After the Maryland Transit Administration (MTA) official Mike Madden notified the Lyttonsville community that MTA will review the county's Purple Line rail yard, slated to be built in their community, the Lyttonsville Civic Association released the following statement:
The community expressed serious concerns during two recent meetings with MTA about new design options for the heavy industrial purple line support facility, which called for the rail yard and maintenance shop to be larger and built along the northern and eastern borders of the neighborhood. The new design also separated the community from the Capital Crescent Trail.
Earlier designs, supported by the community, had placed a smaller-scale facility on county-owned property to the west of the neighborhood, further from homes, and placed the trail closer to the community.

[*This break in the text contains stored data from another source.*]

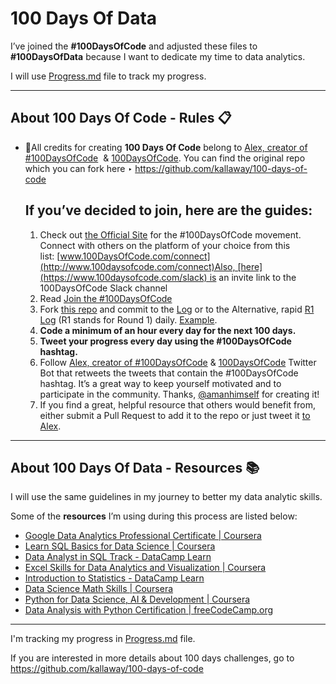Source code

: # 100 Days Of Data

I’ve joined the **#100DaysOfCode** and adjusted these files to **#100DaysOfData** because I want to dedicate my time to data analytics. 

I will use [Progress.md](https://github.com/ljubmal/100-days-of-data-analytics/blob/master/Progress.md) file to track my progress.

---

## About 100 Days Of Code - Rules 📋

- 🥇All credits for creating **100 Days Of Code** belong to [Alex, creator of #100DaysOfCode](https://twitter.com/ka11away)
 & [100DaysOfCode](https://twitter.com/_100DaysOfCode). You can find the original repo which you can fork here ‣ https://github.com/kallaway/100-days-of-code
    
    ## **If you’ve decided to join, here are the guides:**
    
    1. Check out [the Official Site](http://100daysofcode.com/) for the #100DaysOfCode movement. Connect with others on the platform of your choice from this list: [www.100DaysOfCode.com/connect](http://www.100daysofcode.com/connect)Also, [here](https://www.100daysofcode.com/slack) is an invite link to the 100DaysOfCode Slack channel
    2. Read [Join the #100DaysOfCode](https://medium.freecodecamp.com/join-the-100daysofcode-556ddb4579e4)
    3. Fork [this repo](https://github.com/kallaway/100-days-of-code) and commit to the [Log](https://dillinger.io/log.md) or to the Alternative, rapid [R1 Log](https://dillinger.io/r1-log.md) (R1 stands for Round 1) daily. [Example](https://github.com/Kallaway/100-days-kallaway-log).
    4. **Code a minimum of an hour every day for the next 100 days.**
    5. **Tweet your progress every day using the #100DaysOfCode hashtag.**
    6. Follow [Alex, creator of #100DaysOfCode](https://twitter.com/ka11away) & [100DaysOfCode](https://twitter.com/_100DaysOfCode) Twitter Bot that retweets the tweets that contain the #100DaysOfCode hashtag. It’s a great way to keep yourself motivated and to participate in the community. Thanks, [@amanhimself](https://twitter.com/amanhimself) for creating it!
    7. If you find a great, helpful resource that others would benefit from, either submit a Pull Request to add it to the repo or just tweet it [to Alex](https://twitter.com/ka11away).

---

## About 100 Days Of Data - Resources 📚

I will use the same guidelines in my journey to better my data analytic skills.

Some of the **resources** I’m using during this process are listed below:

- [Google Data Analytics Professional Certificate | Coursera](https://www.coursera.org/professional-certificates/google-data-analytics)
- [Learn SQL Basics for Data Science | Coursera](https://www.coursera.org/specializations/learn-sql-basics-data-science)
- [Data Analyst in SQL Track - DataCamp Learn](https://app.datacamp.com/learn/career-tracks/data-analyst-in-sql)
- [Excel Skills for Data Analytics and Visualization | Coursera](https://www.coursera.org/specializations/excel-data-analytics-visualization)
- [Introduction to Statistics - DataCamp Learn](https://app.datacamp.com/learn/courses/introduction-to-statistics)
- [Data Science Math Skills | Coursera](https://www.coursera.org/learn/datasciencemathskills)
- [Python for Data Science, AI & Development | Coursera](https://www.coursera.org/learn/python-for-applied-data-science-ai)
- [Data Analysis with Python Certification | freeCodeCamp.org](https://www.freecodecamp.org/learn/data-analysis-with-python/)

---

I'm tracking my progress in [Progress.md](https://github.com/ljubmal/100-days-of-data-analytics/blob/master/Progress.md) file.

If you are interested in more details about 100 days challenges, go to https://github.com/kallaway/100-days-of-code
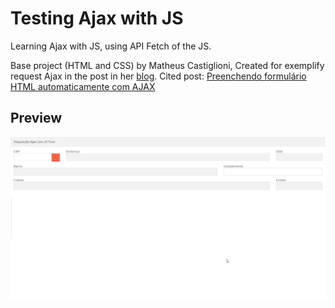 # Testing Ajax with JS

Learning Ajax with JS, using API Fetch of the JS.

Base project (HTML and CSS) by Matheus Castiglioni, Created for exemplify request Ajax in the post in her [blog](http://blog.matheuscastiglioni.com.br). Cited post: [Preenchendo formulário HTML automaticamente com AJAX](http://blog.matheuscastiglioni.com.br/requisicoes-ajax-com-javascript)


## Preview
![Project Preview](preview.gif)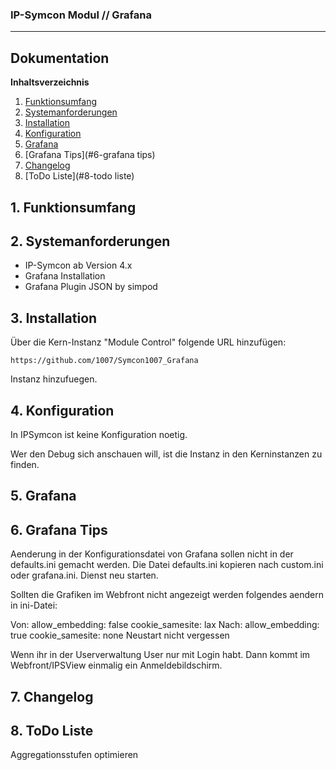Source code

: ### IP-Symcon Modul // Grafana
---
## Dokumentation

**Inhaltsverzeichnis**

1. [Funktionsumfang](#1-funktionsumfang) 
2. [Systemanforderungen](#2-systemanforderungen)
3. [Installation](#3-installation)
4. [Konfiguration](#4-konfiguration)
5. [Grafana](#5-grafana)
6. [Grafana Tips](#6-grafana tips)
7. [Changelog](#7-changelog)
8. [ToDo Liste](#8-todo liste)


## 1. Funktionsumfang


## 2. Systemanforderungen
- IP-Symcon ab Version 4.x
- Grafana Installation
- Grafana Plugin JSON by simpod

## 3. Installation
Über die Kern-Instanz "Module Control" folgende URL hinzufügen:

`https://github.com/1007/Symcon1007_Grafana`

Instanz hinzufuegen.

## 4. Konfiguration
In IPSymcon ist keine Konfiguration noetig.

Wer den Debug sich anschauen will, ist die Instanz in den Kerninstanzen zu finden.

## 5. Grafana

## 6. Grafana Tips
Aenderung in der Konfigurationsdatei von Grafana sollen nicht in der defaults.ini
gemacht werden. Die Datei defaults.ini kopieren nach custom.ini oder grafana.ini.
Dienst neu starten.

Sollten die Grafiken im Webfront nicht angezeigt werden folgendes aendern in ini-Datei:

Von:
	allow_embedding: false
	cookie_samesite: lax
Nach:
	allow_embedding: true
	cookie_samesite: none
Neustart nicht vergessen

Wenn ihr in der Userverwaltung User nur mit Login habt.
Dann kommt im Webfront/IPSView einmalig ein Anmeldebildschirm.


## 7. Changelog

## 8. ToDo Liste
Aggregationsstufen optimieren


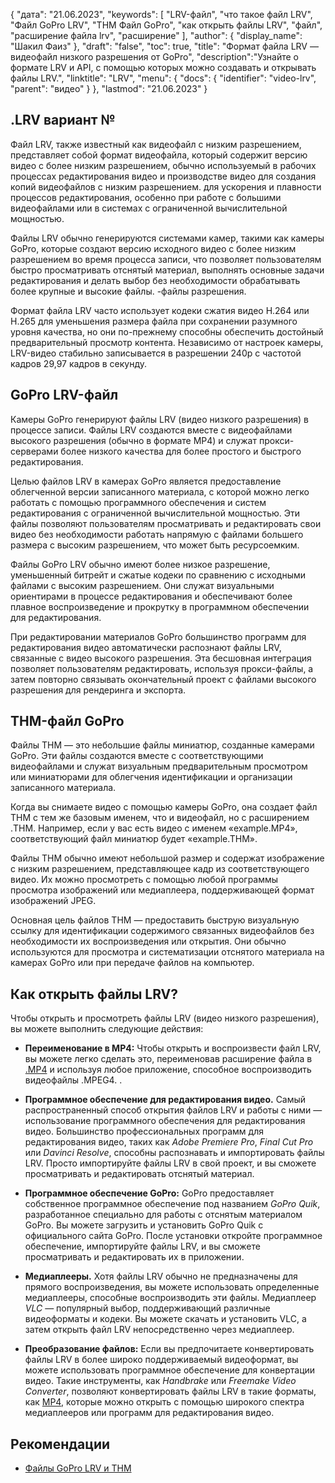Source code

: {
"дата": "21.06.2023",
  "keywords": [
"LRV-файл",
"что такое файл LRV",
"Файл GoPro LRV",
"THM Файл GoPro",
"как открыть файлы LRV",
"файл",
"расширение файла lrv",
"расширение"
],
  "author": {
"display_name": "Шакил Фаиз"
},
"draft": "false",
"toc": true,
"title": "Формат файла LRV — видеофайл низкого разрешения от GoPro",
  "description":"Узнайте о формате LRV и API, с помощью которых можно создавать и открывать файлы LRV.",
"linktitle": "LRV",
  "menu": {
    "docs": {
      "identifier": "video-lrv",
"parent": "видео"
}
},
"lastmod": "21.06.2023"
}

## .LRV вариант №

Файл LRV, также известный как видеофайл с низким разрешением, представляет собой формат видеофайла, который содержит версию видео с более низким разрешением, обычно используемый в рабочих процессах редактирования видео и производстве видео для создания копий видеофайлов с низким разрешением. для ускорения и плавности процессов редактирования, особенно при работе с большими видеофайлами или в системах с ограниченной вычислительной мощностью.

Файлы LRV обычно генерируются системами камер, такими как камеры GoPro, которые создают версию исходного видео с более низким разрешением во время процесса записи, что позволяет пользователям быстро просматривать отснятый материал, выполнять основные задачи редактирования и делать выбор без необходимости обрабатывать более крупные и высокие файлы. -файлы разрешения.

Формат файла LRV часто использует кодеки сжатия видео H.264 или H.265 для уменьшения размера файла при сохранении разумного уровня качества, но они по-прежнему способны обеспечить достойный предварительный просмотр контента. Независимо от настроек камеры, LRV-видео стабильно записывается в разрешении 240p с частотой кадров 29,97 кадров в секунду.

## GoPro LRV-файл

Камеры GoPro генерируют файлы LRV (видео низкого разрешения) в процессе записи. Файлы LRV создаются вместе с видеофайлами высокого разрешения (обычно в формате MP4) и служат прокси-серверами более низкого качества для более простого и быстрого редактирования.

Целью файлов LRV в камерах GoPro является предоставление облегченной версии записанного материала, с которой можно легко работать с помощью программного обеспечения и систем редактирования с ограниченной вычислительной мощностью. Эти файлы позволяют пользователям просматривать и редактировать свои видео без необходимости работать напрямую с файлами большего размера с высоким разрешением, что может быть ресурсоемким.

Файлы GoPro LRV обычно имеют более низкое разрешение, уменьшенный битрейт и сжатые кодеки по сравнению с исходными файлами с высоким разрешением. Они служат визуальными ориентирами в процессе редактирования и обеспечивают более плавное воспроизведение и прокрутку в программном обеспечении для редактирования.

При редактировании материалов GoPro большинство программ для редактирования видео автоматически распознают файлы LRV, связанные с видео высокого разрешения. Эта бесшовная интеграция позволяет пользователям редактировать, используя прокси-файлы, а затем повторно связывать окончательный проект с файлами высокого разрешения для рендеринга и экспорта.

## THM-файл GoPro

Файлы THM — это небольшие файлы миниатюр, созданные камерами GoPro. Эти файлы создаются вместе с соответствующими видеофайлами и служат визуальным предварительным просмотром или миниатюрами для облегчения идентификации и организации записанного материала.

Когда вы снимаете видео с помощью камеры GoPro, она создает файл THM с тем же базовым именем, что и видеофайл, но с расширением .THM. Например, если у вас есть видео с именем «example.MP4», соответствующий файл миниатюр будет «example.THM».

Файлы THM обычно имеют небольшой размер и содержат изображение с низким разрешением, представляющее кадр из соответствующего видео. Их можно просмотреть с помощью любой программы просмотра изображений или медиаплеера, поддерживающей формат изображений JPEG.

Основная цель файлов THM — предоставить быструю визуальную ссылку для идентификации содержимого связанных видеофайлов без необходимости их воспроизведения или открытия. Они обычно используются для просмотра и систематизации отснятого материала на камерах GoPro или при передаче файлов на компьютер.

## Как открыть файлы LRV?

Чтобы открыть и просмотреть файлы LRV (видео низкого разрешения), вы можете выполнить следующие действия:

- **Переименование в MP4:** Чтобы открыть и воспроизвести файл LRV, вы можете легко сделать это, переименовав расширение файла в [.MP4](/ru/video/mp4/) и используя любое приложение, способное воспроизводить видеофайлы .MPEG4. .

- **Программное обеспечение для редактирования видео.** Самый распространенный способ открытия файлов LRV и работы с ними — использование программного обеспечения для редактирования видео. Большинство профессиональных программ для редактирования видео, таких как _Adobe Premiere Pro_, _Final Cut Pro_ или _Davinci Resolve_, способны распознавать и импортировать файлы LRV. Просто импортируйте файлы LRV в свой проект, и вы сможете просматривать и редактировать отснятый материал.

- **Программное обеспечение GoPro:** GoPro предоставляет собственное программное обеспечение под названием _GoPro Quik_, разработанное специально для работы с отснятым материалом GoPro. Вы можете загрузить и установить GoPro Quik с официального сайта GoPro. После установки откройте программное обеспечение, импортируйте файлы LRV, и вы сможете просматривать и редактировать их в приложении.

- **Медиаплееры.** Хотя файлы LRV обычно не предназначены для прямого воспроизведения, вы можете использовать определенные медиаплееры, способные воспроизводить эти файлы. Медиаплеер _VLC_ — популярный выбор, поддерживающий различные видеоформаты и кодеки. Вы можете скачать и установить VLC, а затем открыть файл LRV непосредственно через медиаплеер.

- **Преобразование файлов:** Если вы предпочитаете конвертировать файлы LRV в более широко поддерживаемый видеоформат, вы можете использовать программное обеспечение для конвертации видео. Такие инструменты, как _Handbrake_ или _Freemake Video Converter_, позволяют конвертировать файлы LRV в такие форматы, как [MP4](/ru/video/mp4/), которые можно открыть с помощью широкого спектра медиаплееров или программ для редактирования видео.

## Рекомендации
* [Файлы GoPro LRV и THM](https://shotkit.com/lrv-thm-file/)

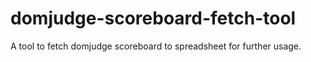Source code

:# domjudge-scoreboard-fetch-tool

A tool to fetch domjudge scoreboard to spreadsheet for further usage.
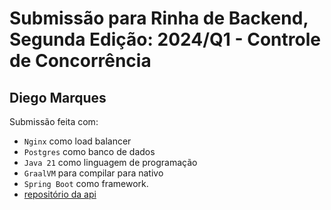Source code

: # Submissão para Rinha de Backend, Segunda Edição: 2024/Q1 - Controle de Concorrência

## Diego Marques
Submissão feita com:
- `Nginx` como load balancer
- `Postgres` como banco de dados
- `Java 21` como linguagem de programação
- `GraalVM` para compilar para nativo
- `Spring Boot` como framework.
- [repositório da api](https://github.com/dmsantosd/rinha-backend)
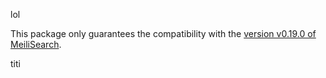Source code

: lol

This package only guarantees the compatibility with the [version v0.19.0 of MeiliSearch](https://github.com/meilisearch/MeiliSearch/releases/tag/v0.19.0).


titi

The community's main concern is the viability and future of Lyttonsville, a small, modest neighborhood between downtown Bethesda and downtown Silver Spring.
"We would like Lyttonsville and surrounding neighborhoods to share in any prosperity that the Purple Line might bring to the area," said Susan Buchanan of Lyttonsville. "The latest design proposal was a complete insult. It threatened to isolate all neighborhoods south of the Purple Line behind an industrial wasteland. Nobody would benefit from a 24-hour a day heavy industrial rail yard and maintenance shop in their back yard."
The community asked MTA to build the rail yard and maintenance shop to the west of the neighborhood on county-owned land to preserve the commercially zoned property on the neighborhood's northern and eastern borders for much needed jobs, tax revenues and possible future amenities.
Based on community concerns, MTA said it will evaluate shared use with nearby county facilities to the west of the neighborhood, other locations for the parking garage, options to enhance the trail and increase green space, options to increase bridge widths for wider sidewalks, minimizing the size of the yard and exploring landscaping and green roofing options.
"We're thankful that MTA has agreed to address our concerns and we look forward to seeing a new design proposal that moves the entire rail yard and support buildings back to the western side of the neighborhood where no one lives," Buchanan said.
MTA will contact the Lyttonsville Civic Association for further discussion upon completion of additional design studies.